8 October 2025
Seminar
Across the more-than-human landscapes of the Malay Peninsula, miracles and histories persist at sites of crumbling graves and the relics of saints whose karamat endure despite encroaching urban redevelopment. This talk traces the ongoing presence of these sacred remains and pilgrimage sites, attending not only to the material ruination of shrines, but also to the devotional worlds that continue to develop around them.
It examines the historical narratives that illuminate for pilgrims the Islamic past, the charisma of religious authorities, the tangible presence of miracles, and the cosmopolitan spaces shaped by oceanic exchanges and connections. Special emphasis is placed on neglected or removed burial grounds—those ‘ruins’ that continue to survive as sites where Islamic histories are actively produced and circulated. The histories and material legacies of the deceased persist, resisting both physical erasure and marginalization into mere folklore.
Teren Sevea is a scholar of Islam and Muslim societies in South and Southeast Asia and received his PhD in History from the University of California, Los Angeles. Sevea is the author of Miracles and Material Life: Rice, Ore, Traps and Guns in Islamic Malaya (Cambridge University Press, 2020), which received the 2022 Harry J. Benda Prize, awarded by the Association of Asian Studies. Sevea also co-edited Islamic Connections: Muslim Societies in South and Southeast Asia (ISEAS, 2009).

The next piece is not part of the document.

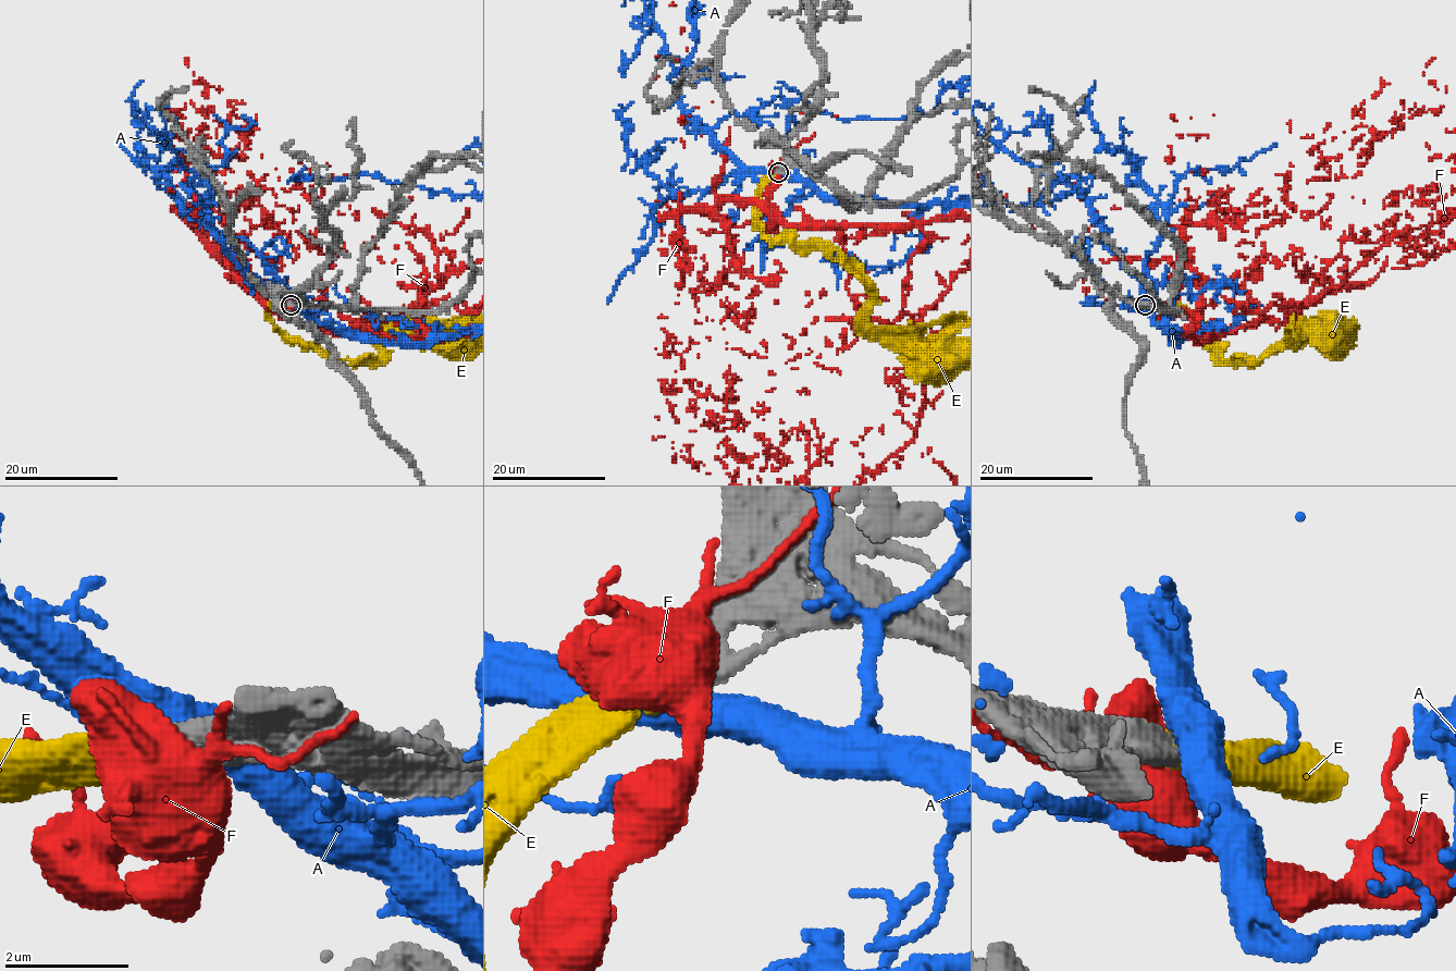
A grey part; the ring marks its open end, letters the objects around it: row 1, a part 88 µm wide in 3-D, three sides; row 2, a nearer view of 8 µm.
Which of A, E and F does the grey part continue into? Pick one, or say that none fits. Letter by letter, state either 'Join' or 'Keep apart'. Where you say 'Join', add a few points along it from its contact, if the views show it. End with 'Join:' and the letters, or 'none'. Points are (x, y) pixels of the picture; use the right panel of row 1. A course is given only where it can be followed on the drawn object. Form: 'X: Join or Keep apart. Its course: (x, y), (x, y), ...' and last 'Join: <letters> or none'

Marieke Bloembergen is a cultural historian and senior researcher at KITLV, and professor in Heritage and Postcolonial Studies in Indonesian History at Leiden University’s Institute for History. Her research interests concern the political dynamics of cultural knowledge production in colonial and post-colonial Indonesia, in relation to objects, non-human species, heritage practices, art, and notions of (environmental) care, and in their local, inter-Asian and global dimensions.

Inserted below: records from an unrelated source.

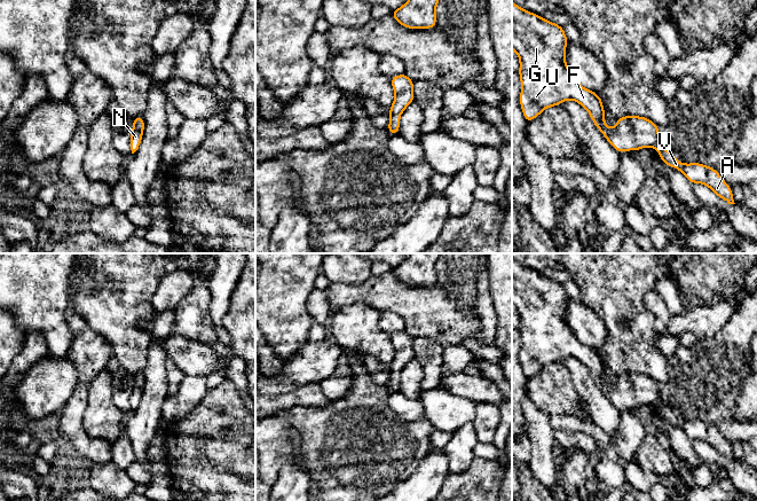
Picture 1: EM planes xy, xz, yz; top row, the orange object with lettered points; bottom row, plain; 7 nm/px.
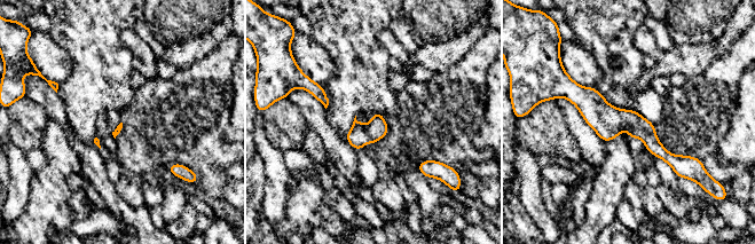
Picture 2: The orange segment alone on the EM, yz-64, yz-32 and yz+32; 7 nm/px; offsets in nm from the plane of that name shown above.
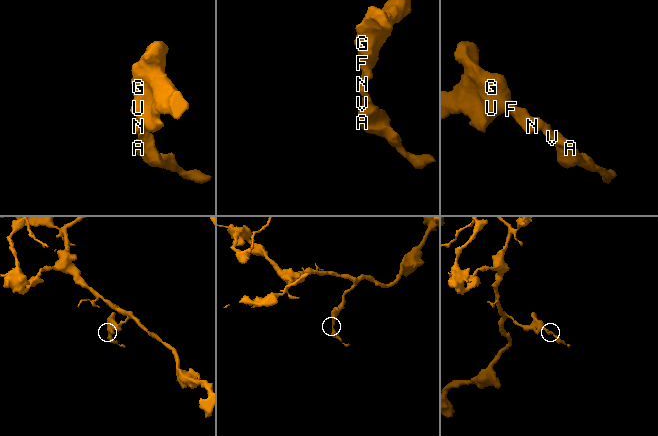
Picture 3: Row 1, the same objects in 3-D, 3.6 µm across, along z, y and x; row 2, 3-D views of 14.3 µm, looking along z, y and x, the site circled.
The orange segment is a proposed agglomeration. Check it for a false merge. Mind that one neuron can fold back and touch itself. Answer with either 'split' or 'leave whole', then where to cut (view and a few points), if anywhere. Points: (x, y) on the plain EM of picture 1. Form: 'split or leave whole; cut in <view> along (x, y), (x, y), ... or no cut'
leave whole; no cut

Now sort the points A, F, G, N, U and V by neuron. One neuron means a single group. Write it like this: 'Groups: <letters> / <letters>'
Groups: A F G N U V

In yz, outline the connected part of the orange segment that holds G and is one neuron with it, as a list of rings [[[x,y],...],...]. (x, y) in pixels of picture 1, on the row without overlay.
[[[512,258],[512,306],[517,308],[520,316],[520,327],[518,329],[522,344],[520,362],[527,379],[539,373],[546,365],[560,362],[565,357],[574,357],[589,368],[593,381],[620,410],[633,406],[639,408],[644,404],[655,405],[662,418],[679,426],[691,440],[705,441],[728,461],[735,461],[731,444],[715,424],[700,420],[684,421],[678,418],[670,407],[660,402],[659,383],[647,374],[622,373],[617,376],[614,386],[607,384],[605,382],[605,366],[601,354],[596,349],[582,344],[568,326],[565,316],[568,299],[562,283],[525,267]]]

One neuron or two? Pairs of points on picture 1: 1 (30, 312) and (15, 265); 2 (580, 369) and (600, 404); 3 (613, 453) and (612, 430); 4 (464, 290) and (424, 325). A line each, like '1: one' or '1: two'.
1: one
2: one
3: two
4: two

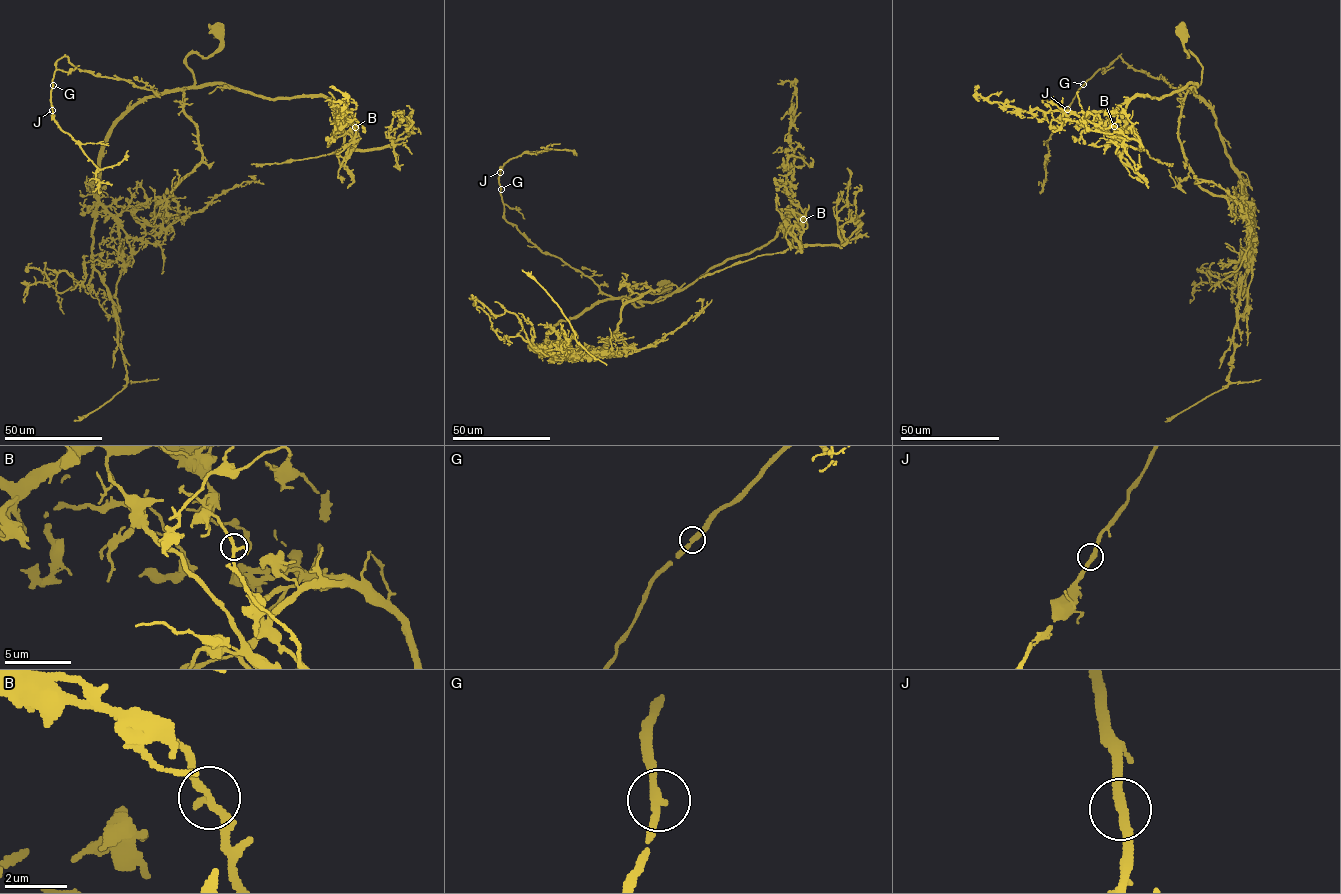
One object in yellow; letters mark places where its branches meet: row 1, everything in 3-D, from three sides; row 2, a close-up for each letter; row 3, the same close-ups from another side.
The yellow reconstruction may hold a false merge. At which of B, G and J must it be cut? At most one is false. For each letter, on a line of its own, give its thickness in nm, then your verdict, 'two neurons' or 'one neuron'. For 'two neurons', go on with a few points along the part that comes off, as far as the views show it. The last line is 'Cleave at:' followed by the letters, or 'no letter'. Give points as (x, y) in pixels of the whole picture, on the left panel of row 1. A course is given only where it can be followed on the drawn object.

Verena Meyer is an Assistant Professor of Islam in South and Southeast Asia at the Leiden Institute for Area Studies. In her work, Verena draws on ethnographic field research, training in contemporary critical theory, and literary studies in Javanese, Malay, and Arabic to investigate questions of Islamic identity, the role of memory and the formation of heritage, and the transmission of knowledge across time and space.
Photo by Teren Sevea.


8 October 2025
15.30 - 17.00 PM (CET)
KITLV, Herta Mohr building, room 1.30, Witte Singel 27 A, Leiden.